TO DO: Whenever a line below includes the word "çıkaracaklar", copy that line.

TASK INPUT:
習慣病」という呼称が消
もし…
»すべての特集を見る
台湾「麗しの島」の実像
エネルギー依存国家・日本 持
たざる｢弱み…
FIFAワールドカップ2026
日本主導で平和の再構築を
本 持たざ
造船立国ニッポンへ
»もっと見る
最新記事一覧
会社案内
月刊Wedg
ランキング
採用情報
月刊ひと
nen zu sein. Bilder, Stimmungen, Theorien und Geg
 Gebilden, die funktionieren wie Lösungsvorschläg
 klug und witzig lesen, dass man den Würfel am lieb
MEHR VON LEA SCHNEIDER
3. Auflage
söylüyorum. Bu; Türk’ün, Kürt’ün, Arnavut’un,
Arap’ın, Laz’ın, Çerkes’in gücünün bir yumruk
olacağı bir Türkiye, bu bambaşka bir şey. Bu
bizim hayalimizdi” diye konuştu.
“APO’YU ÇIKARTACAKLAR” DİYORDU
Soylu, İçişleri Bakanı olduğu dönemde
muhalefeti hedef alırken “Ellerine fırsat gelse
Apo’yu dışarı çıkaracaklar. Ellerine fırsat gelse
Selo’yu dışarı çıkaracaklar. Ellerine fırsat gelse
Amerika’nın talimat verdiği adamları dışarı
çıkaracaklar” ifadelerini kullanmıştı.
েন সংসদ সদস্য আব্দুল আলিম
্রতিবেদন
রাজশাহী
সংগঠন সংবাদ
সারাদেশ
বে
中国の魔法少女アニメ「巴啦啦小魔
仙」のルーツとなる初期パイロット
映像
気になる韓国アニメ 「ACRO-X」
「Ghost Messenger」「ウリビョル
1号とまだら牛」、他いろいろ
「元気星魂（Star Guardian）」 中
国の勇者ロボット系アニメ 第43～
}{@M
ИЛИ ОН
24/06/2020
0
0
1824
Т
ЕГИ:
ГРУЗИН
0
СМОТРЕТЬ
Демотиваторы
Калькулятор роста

YOUR RESPONSE:
Apo’yu dışarı çıkaracaklar. Ellerine fırsat gelse
Selo’yu dışarı çıkaracaklar. Ellerine fırsat gelse
çıkaracaklar” ifadelerini kullanmıştı.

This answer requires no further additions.